Informativo 851 STF - 12 a 19 de dezembro de 2016

PLENÁRIO

Direito Constitucional - Controle de Constitucionalidade. Depositário infiel de valor pertencente à Fazenda: proporcionalidade e devido processo legal
O Plenário julgou procedente pedido formulado em ação direta para declarar a inconstitucionalidade da Lei 8.866/1994, resultante da conversão da Medida Provisória 427/1994, reeditada pela Medida Provisória 449/1994. A lei impugnada trata do depositário infiel de valor pertencente à Fazenda Pública.

De início, o Colegiado assinalou que, ainda que a ação tenha sido ajuizada, originalmente, em face de medida provisória, não cabe falar em prejudicialidade do pedido. Não há a convalidação de eventuais vícios existentes, razão pela qual permanece a possibilidade do exercício do juízo de constitucionalidade. Na espécie, há continuidade normativa entre o ato legislativo provisório e a lei que resulta de sua conversão.

Dados fornecidos >>
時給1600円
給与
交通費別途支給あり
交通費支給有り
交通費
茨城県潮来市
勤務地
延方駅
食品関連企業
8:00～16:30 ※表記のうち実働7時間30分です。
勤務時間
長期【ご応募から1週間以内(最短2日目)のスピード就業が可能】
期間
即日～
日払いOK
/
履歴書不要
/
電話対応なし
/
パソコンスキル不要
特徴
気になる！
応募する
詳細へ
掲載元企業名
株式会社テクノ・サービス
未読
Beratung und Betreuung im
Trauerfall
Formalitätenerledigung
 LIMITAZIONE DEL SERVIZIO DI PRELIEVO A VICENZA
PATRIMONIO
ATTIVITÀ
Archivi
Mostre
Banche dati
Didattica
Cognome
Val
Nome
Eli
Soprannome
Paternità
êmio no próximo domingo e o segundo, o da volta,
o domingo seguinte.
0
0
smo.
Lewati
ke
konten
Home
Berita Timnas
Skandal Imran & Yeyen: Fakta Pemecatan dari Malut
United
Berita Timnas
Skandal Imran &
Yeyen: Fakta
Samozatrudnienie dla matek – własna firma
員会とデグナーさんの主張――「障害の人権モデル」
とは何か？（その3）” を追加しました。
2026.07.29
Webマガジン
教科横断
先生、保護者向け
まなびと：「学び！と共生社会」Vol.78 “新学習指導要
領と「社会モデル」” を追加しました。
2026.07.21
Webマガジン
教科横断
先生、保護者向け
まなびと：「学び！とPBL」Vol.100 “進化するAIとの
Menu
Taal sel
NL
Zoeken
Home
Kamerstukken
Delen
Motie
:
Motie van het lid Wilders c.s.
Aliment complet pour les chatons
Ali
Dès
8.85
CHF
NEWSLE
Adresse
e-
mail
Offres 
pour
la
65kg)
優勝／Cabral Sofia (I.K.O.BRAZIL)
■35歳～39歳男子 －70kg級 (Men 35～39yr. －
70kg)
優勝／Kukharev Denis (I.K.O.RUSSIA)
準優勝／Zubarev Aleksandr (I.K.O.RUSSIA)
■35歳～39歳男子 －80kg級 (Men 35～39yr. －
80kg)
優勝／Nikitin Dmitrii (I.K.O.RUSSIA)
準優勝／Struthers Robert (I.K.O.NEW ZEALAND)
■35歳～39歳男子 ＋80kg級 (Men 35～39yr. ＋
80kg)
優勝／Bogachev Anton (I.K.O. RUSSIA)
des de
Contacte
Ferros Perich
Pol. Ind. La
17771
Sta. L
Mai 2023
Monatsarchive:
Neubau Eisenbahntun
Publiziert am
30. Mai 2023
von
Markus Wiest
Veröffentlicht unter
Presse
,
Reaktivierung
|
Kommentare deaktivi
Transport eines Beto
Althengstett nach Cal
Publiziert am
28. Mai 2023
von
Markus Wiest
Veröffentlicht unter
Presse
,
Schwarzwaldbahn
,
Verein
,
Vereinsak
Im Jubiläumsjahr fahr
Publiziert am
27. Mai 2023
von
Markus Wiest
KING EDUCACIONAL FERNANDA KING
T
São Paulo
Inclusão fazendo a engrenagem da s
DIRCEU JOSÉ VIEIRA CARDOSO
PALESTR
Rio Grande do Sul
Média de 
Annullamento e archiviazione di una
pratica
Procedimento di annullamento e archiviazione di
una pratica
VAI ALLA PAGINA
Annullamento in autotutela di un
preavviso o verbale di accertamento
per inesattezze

Tarefa proposta 1 >> Transcreva o trecho do informativo do STF começando em "Direito Constitucional - Controle" e terminando em "à Fazenda Pública.".
Tarefa proposta 2 >> Segundo o informativo do STF, a Lei 8.866/1994 resultou da conversão de qual medida provisória?
Tarefa proposta 3 >> Dê prosseguimento ao informativo do STF sobre o depositário infiel de valor pertencente à Fazenda, a partir do ponto em que ele se encerra.

Resposta redigida 1 >>
Direito Constitucional - Controle de Constitucionalidade. Depositário infiel de valor pertencente à Fazenda: proporcionalidade e devido processo legal
O Plenário julgou procedente pedido formulado em ação direta para declarar a inconstitucionalidade da Lei 8.866/1994, resultante da conversão da Medida Provisória 427/1994, reeditada pela Medida Provisória 449/1994. A lei impugnada trata do depositário infiel de valor pertencente à Fazenda Pública.

Resposta redigida 2 >> Da Medida Provisória 427/1994, reeditada pela Medida Provisória 449/1994.

Resposta redigida 3 >>
No que diz respeito à análise dos requisitos de urgência e relevância da medida provisória, no caso, não cabe ao Poder Judiciário examinar o atendimento desses requisitos. Trata-se de situação tipicamente financeira e tributária, na qual deve prevalecer, em regra, o juízo do administrador público.
Afastada a hipótese de abuso, deve-se adotar orientação já consolidada pelo STF e, portanto, rejeitar a alegação de inconstitucionalidade por afronta ao art. 62 da CF.

Ademais, a medida provisória atacada foi posteriormente convertida em lei, ou seja, recebeu a chancela do Poder Legislativo, titular do poder legiferante por excelência. Assim, o reconhecimento da existência de inconstitucionalidade formal poderia ser interpretado como ataque ao princípio da separação dos Poderes.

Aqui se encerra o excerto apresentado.